(Stored data)
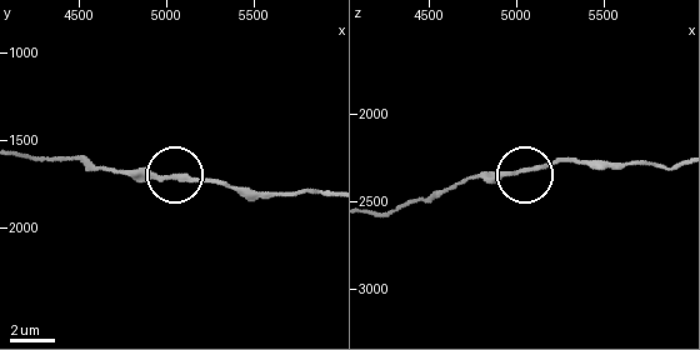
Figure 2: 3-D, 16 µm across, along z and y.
look 3d 6um at (5040, 1720, 2340)

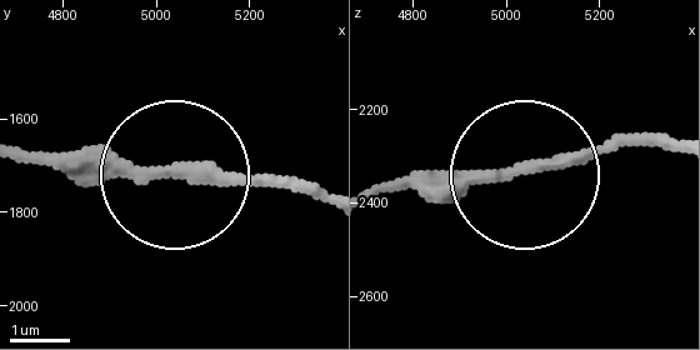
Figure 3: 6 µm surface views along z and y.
pass # runs_along 3:(371, 193), (665, 138); one neuron here

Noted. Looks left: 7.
three arms meet
look 3d 16um at (3950, 1550, 2600)

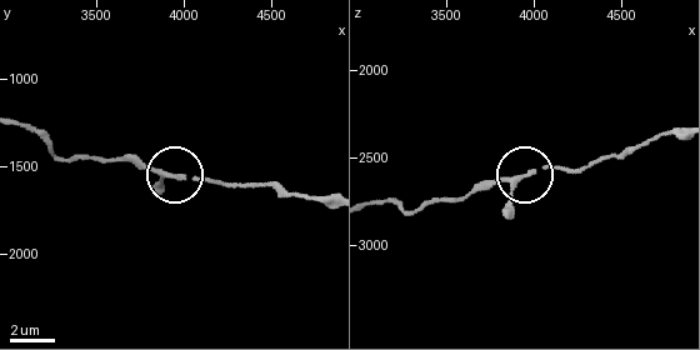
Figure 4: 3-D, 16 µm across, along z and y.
look 3d 6um at (3920, 1580, 2620)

:: WORK REQUEST ::
The data shown above must be printed again exactly, with no images included.

:: ANSWER SECTION ::
Figure 2: 3-D, 16 µm across, along z and y.
look 3d 6um at (5040, 1720, 2340)

Figure 3: 6 µm surface views along z and y.
pass # runs_along 3:(371, 193), (665, 138); one neuron here

Noted. Looks left: 7.
three arms meet
look 3d 16um at (3950, 1550, 2600)

Figure 4: 3-D, 16 µm across, along z and y.
look 3d 6um at (3920, 1580, 2620)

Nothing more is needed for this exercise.